In summary, the main contributions are:
-
A new DPM framework DPM-OT incorporating optimal transport for fast high-quality sampling.
-
Computing the optimal transport map between latents for an express sampling trajectory.
-
Theoretical analysis bounding sampling error.
-
Empirical demonstrations of faster sampling with improved quality and mode separation.
Method Section
Here is a summary of the method section:
The key idea is to incorporate optimal transport into diffusion models to create an “expressway” for fast high-quality sampling.
- Optimal Trajectory and Sampler
-
Define the optimal trajectory from latent x_T to x_M as the transport map g* that minimizes the transport cost between the two distributions.
-
This g* provides a direct map from prior noise to target latents in one step.
-
The DPM-OT sampler first maps x_T to x_M using g*, then performs M steps of diffusion starting from x_M to refine the sample.
- Computing g* via Semi-Discrete Optimal Transport
-
g* is computed as the gradient of the Brenier potential, which is the solution to a semi-discrete optimal transport problem.
-
The Brenier potential leads to a transport map g* that is discontinuous at singularities.
-
This preserves separation between modes/classes, avoiding mode mixture.
-
They use Monte Carlo sampling to approximate g*.
- Sampling Algorithm
-
Given g*, sampling is done by first mapping x_T to x_M, then performing M steps of diffusion using a pre-trained model s_theta.
-
M is a small number like 10.
-
This provides a fast expressway for high-quality sampling in very few steps.
- Error Analysis
-
Prove bounds on the single-step error and error between generated and target distributions.
-
Show the error is controllable and upper bounded by the standard diffusion model error.

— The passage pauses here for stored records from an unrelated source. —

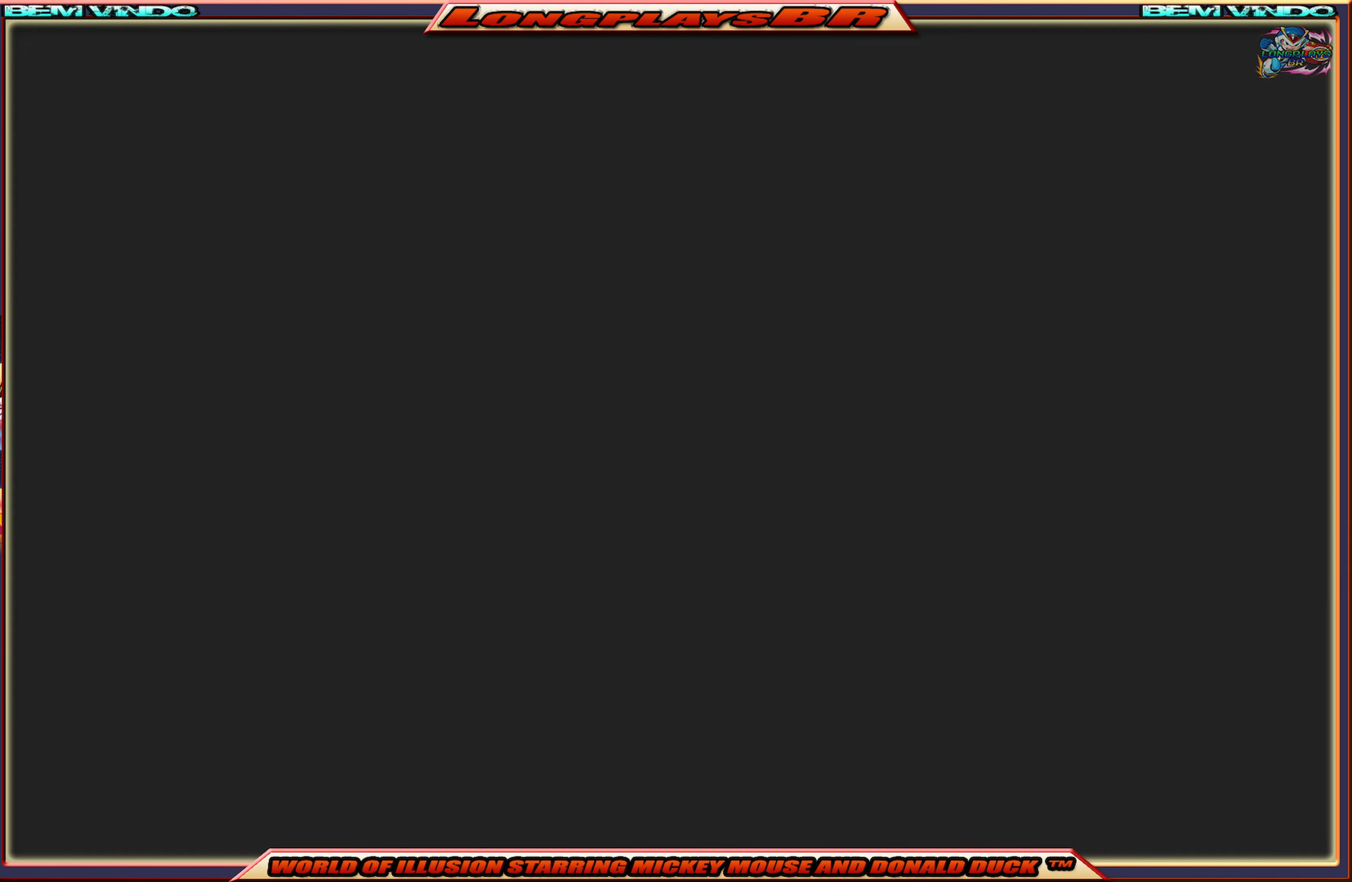
{"buttons": [], "events": []}
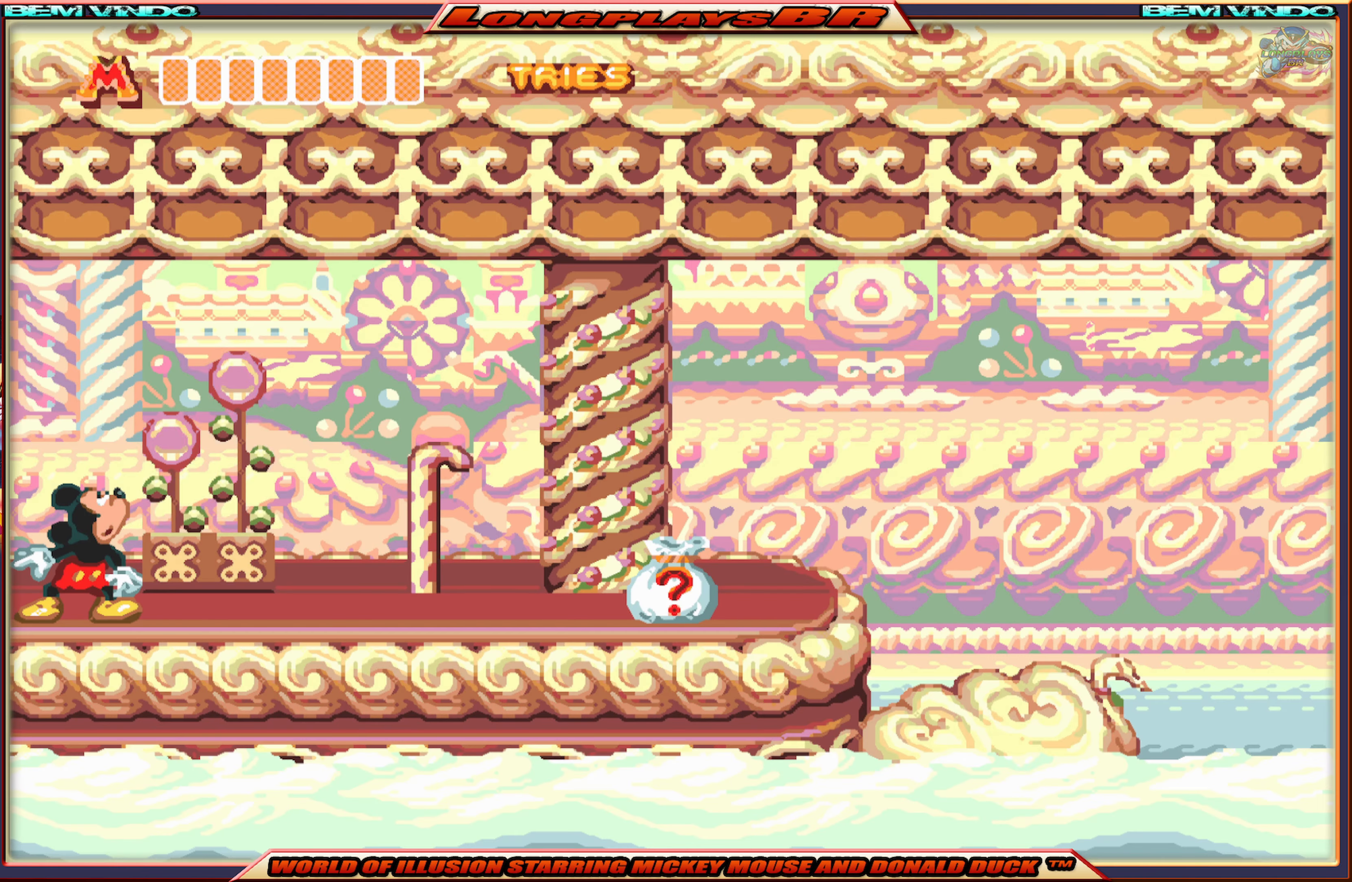
{"buttons": ["X"], "events": [[283, "X", "down"]]}
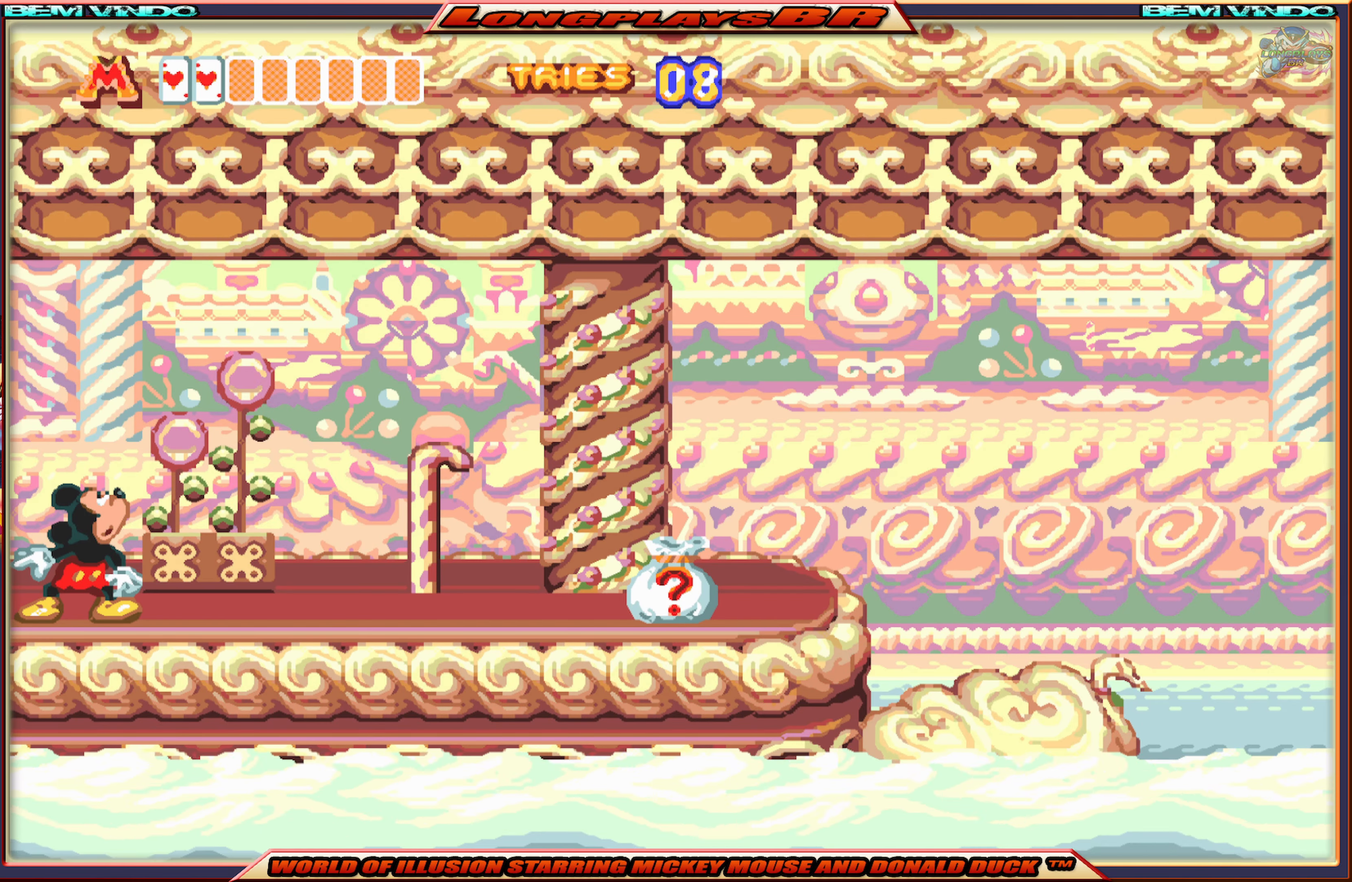
{"buttons": ["X", "DPAD_RIGHT"], "events": [[150, "DPAD_RIGHT", "down"]]}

So in summary, the key method is to use optimal transport to create an express sampling trajectory from noise to target latents, enabling fast high-quality sampling with theoretical guarantees.
High-Level Pseudo Code
Here is the high-level pseudo code for the key algorithms in the paper:
# Compute optimal transport map g*
target_data = {y1, y2, ..., yN} # target data points
num_steps = M
# Forward diffuse target data
diffused_data = forward_diffusion(target_data, num_steps)
# Approximate OT map between noise and diffused_data
g = ot_map(noise, diffused_data)
# DPM-OT sampling
x_T = sample_noise()
x_M = g(x_T) # Map noise to target latents
for t in range(M, 0, -1):
x_{t-1} = diffusion_step(x_t) # Refine sample
return x_0
The key steps are:
- Forward diffuse the target data
- Approximate the OT map between noise and diffused latents
- Sample by mapping noise to latents via OT, then refine with diffusion
This provides an expressway from noise to data latents for fast high-quality sampling.
Detailed Pseudo Code
Here is some more detailed pseudo code to implement the key algorithms in the paper:
# Compute OT map g* (Algorithm 1)
target_data = {y1, y2, ..., yN}
num_steps M
diffused_data = forward_diffuse(target_data, M)
# Monte Carlo OT
for num_iterations:
sample noise points {x1, x2, ..., xN}
compute Brenier potential u_h
update u_h to minimize energy
g = gradient(u_h) # OT map g*
# DPM-OT sampling (Algorithm 2)
def sample(theta, steps_M, schedule):
x_T = sample_gaussian_noise()
# Map noise to target latents
x_M = g(x_T)
# Refine with reverse diffusion
for t in range(M, 0, -1):
z = sample_gaussian_noise()
x_{t-1} = x_t + schedule.sigma(t)^2 * s_theta(x_t) + schedule.sigma(t) * z
return x_0
Where:
forward_diffuse()
: performs forward diffusion on datau_h
: Brenier potential approximated by Monte Carloschedule
: diffusion schedule coefficientss_theta
: pretrained diffusion model
This implements the key steps of computing the OT map g* and sampling via mapping and reverse diffusion.